> Untersuchter Text
Automatisierte Entscheidungsprozesse im Personalmanagement können das Berufsleben der Beschäftigten jedoch auch grundlegend verändern und das Machtgefälle zwischen Arbeitgebern und Arbeitnehmern langfristig verstärken. Vorabfassung - wird durch die lektorierte Version ersetzt.

Ein exemplarisches Anwendungsfeld ist die Mitarbeiterbindung (Employee Retention), bei der algorithmische Systeme potenzielle Kündigungen vorhersagen und Personalverantwortlichen zur Verfügung stellen. Bei Massenentlassungen liefern solche Analysen Empfehlungen, welche Mitarbeiter entlassen oder behalten werden sollten. Algorithmische Systeme analysieren hierbei Daten, identifizieren Muster und erzeugen datenbasierte Entscheidungen oder Empfehlungen (https://algorithmwatch.org/de/ki-arbeitswelt-erklaert/).

Wir fragen die Bundesregierung:

Fragen9

1

Was versteht das Bundesministerium für Arbeit und Soziales unter dem Begriff „Algorithmisches Management“ (bitte aufschlüsseln nach Umfang und Anwendungsmöglichkeiten)?

> Bereitgestellte Datensätze

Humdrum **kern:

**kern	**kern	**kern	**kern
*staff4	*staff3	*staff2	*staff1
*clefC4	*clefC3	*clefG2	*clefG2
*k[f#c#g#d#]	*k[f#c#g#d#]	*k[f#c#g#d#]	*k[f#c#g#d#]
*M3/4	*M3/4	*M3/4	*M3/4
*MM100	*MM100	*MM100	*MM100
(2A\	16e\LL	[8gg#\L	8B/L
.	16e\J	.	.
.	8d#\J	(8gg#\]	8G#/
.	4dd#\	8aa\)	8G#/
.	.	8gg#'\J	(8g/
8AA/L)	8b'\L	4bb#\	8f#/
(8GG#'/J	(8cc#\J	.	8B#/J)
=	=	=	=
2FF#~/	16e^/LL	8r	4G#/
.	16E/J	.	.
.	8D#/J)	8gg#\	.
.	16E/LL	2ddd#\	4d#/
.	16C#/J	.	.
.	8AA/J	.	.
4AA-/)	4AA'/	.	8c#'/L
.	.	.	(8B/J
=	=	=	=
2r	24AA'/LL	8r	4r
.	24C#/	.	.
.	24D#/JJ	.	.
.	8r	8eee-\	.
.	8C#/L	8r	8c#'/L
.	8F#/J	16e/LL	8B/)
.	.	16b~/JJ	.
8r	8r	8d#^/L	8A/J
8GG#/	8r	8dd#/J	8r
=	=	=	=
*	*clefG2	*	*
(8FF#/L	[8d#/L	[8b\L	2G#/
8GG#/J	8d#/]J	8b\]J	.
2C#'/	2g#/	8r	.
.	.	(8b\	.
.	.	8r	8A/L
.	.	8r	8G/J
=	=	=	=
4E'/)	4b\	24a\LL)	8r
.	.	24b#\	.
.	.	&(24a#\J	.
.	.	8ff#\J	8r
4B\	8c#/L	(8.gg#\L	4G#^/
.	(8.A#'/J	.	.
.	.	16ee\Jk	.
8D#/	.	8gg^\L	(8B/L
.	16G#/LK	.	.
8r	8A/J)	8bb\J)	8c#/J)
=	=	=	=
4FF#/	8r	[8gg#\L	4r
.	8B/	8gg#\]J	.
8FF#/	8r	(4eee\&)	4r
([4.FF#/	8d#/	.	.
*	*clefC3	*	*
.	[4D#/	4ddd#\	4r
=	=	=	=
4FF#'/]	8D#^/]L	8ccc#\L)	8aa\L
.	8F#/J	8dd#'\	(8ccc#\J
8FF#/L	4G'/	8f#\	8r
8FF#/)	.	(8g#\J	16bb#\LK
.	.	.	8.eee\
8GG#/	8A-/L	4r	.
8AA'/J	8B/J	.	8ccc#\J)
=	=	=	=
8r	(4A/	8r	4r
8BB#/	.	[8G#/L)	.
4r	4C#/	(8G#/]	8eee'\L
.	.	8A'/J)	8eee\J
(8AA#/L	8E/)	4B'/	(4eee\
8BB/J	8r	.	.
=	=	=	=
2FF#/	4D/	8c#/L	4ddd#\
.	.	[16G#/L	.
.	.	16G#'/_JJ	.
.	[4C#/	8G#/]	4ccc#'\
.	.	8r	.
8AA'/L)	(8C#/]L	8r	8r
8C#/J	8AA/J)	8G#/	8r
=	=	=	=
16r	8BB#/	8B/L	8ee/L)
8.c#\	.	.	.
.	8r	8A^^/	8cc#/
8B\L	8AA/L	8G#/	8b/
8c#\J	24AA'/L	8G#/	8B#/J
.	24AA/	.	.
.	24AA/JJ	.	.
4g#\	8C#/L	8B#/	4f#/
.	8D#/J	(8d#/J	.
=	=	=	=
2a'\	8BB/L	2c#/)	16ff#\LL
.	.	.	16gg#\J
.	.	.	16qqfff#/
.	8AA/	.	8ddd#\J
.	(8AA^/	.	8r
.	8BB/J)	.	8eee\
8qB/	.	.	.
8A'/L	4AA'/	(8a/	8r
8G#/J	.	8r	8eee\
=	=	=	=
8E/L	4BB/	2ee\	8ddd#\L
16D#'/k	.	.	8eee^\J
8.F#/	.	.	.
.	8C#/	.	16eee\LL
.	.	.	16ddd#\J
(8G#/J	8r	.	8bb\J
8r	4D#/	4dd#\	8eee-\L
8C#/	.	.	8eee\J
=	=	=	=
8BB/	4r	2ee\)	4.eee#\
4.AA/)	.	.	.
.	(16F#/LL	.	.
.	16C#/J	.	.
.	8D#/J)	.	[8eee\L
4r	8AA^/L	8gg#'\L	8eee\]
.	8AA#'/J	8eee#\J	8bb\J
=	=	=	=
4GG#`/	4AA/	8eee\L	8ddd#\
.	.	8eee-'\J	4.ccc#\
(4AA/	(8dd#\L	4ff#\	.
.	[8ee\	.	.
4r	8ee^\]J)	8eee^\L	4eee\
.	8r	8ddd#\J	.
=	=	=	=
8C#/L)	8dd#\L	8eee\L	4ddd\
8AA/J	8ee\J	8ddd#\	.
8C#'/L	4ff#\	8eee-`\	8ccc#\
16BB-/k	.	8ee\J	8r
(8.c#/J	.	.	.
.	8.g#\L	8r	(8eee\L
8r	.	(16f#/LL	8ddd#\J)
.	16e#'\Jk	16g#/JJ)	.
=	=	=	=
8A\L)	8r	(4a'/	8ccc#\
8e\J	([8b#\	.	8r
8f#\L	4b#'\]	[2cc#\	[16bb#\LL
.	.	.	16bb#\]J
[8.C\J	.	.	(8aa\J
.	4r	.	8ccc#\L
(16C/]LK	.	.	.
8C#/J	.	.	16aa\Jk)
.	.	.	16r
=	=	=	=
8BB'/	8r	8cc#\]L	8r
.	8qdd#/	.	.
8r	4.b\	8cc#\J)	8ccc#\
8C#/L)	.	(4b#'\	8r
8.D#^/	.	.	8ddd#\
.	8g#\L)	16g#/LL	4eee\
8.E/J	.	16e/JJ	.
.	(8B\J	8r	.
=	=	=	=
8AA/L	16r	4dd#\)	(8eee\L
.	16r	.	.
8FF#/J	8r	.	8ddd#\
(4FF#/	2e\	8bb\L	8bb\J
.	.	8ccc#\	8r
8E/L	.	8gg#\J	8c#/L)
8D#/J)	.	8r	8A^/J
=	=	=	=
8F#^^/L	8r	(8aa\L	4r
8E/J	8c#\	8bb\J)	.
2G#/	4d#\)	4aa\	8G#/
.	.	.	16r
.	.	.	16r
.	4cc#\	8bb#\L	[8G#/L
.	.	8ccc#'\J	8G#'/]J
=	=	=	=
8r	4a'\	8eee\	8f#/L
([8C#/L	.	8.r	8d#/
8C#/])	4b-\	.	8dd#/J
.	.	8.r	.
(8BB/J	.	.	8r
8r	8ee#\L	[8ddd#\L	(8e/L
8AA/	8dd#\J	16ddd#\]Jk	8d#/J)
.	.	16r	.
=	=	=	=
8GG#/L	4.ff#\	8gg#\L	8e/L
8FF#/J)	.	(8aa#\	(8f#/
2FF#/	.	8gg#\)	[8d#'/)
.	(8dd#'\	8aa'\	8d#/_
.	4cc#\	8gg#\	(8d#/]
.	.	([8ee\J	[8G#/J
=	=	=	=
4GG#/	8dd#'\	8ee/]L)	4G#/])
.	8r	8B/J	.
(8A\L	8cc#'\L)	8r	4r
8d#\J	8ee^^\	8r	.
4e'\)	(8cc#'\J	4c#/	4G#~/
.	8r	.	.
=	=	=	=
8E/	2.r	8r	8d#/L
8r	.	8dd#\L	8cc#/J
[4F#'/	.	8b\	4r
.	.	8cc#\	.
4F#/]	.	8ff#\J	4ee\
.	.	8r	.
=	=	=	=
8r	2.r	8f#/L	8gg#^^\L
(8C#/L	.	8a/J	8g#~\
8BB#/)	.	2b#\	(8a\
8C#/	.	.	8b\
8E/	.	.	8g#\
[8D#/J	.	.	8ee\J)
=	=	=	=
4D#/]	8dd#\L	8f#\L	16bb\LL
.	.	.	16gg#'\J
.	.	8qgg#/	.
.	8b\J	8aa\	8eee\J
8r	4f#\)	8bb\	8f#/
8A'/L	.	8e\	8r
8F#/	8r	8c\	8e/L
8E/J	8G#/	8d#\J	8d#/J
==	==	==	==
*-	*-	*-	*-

> Aufgabe 1
Drucken Sie aus dem Text über algorithmisches Management im Personalwesen den Abschnitt zwischen „Automatisierte Entscheidungsprozesse im“ und „lektorierte Version ersetzt.“, beide Stellen eingeschlossen, wortgetreu ab.
> Aufgabe 2
Fahren Sie mit dem Text über algorithmisches Management im Personalwesen im Anschluss an seinen letzten Satz fort.
Die Datensätze sind für die Bearbeitung ohne Belang.

> Erwartete Antwort 1
Automatisierte Entscheidungsprozesse im Personalmanagement können das Berufsleben der Beschäftigten jedoch auch grundlegend verändern und das Machtgefälle zwischen Arbeitgebern und Arbeitnehmern langfristig verstärken. Vorabfassung - wird durch die lektorierte Version ersetzt.

> Erwartete Antwort 2
2

Welche Wirtschaftssektoren sind nach Kenntnis des Bundesministeriums für Arbeit und Soziales nicht für die Anwendung des „Algorithmischen Managements“ geeignet?

3

Trüge das Bundesministerium für Arbeit und Soziales die Forderungen des Europäischen Parlamentes zu Regeln für den Einsatz von algorithmischem Management am Arbeitsplatz vom 17. Dezember 2025 gegenüber der EU-Kommission mit (www.europarl.europa.eu/news/de/press-room/20251211IPR32175/abgeordnete-fordern-schutz-vor-algorithmischem-management-am-arbeitsplatz)?

a) Wenn ja, in welchem Umfang?

b) Wenn nein, warum nicht?

4

Welche Rechte haben Beschäftigte nach Kenntnis der Bundesregierung auf Widerspruch, menschliche Überprüfung oder Auskunft zu algorithmischen Entscheidungen (bitte jeweils einzeln aufschlüsseln)?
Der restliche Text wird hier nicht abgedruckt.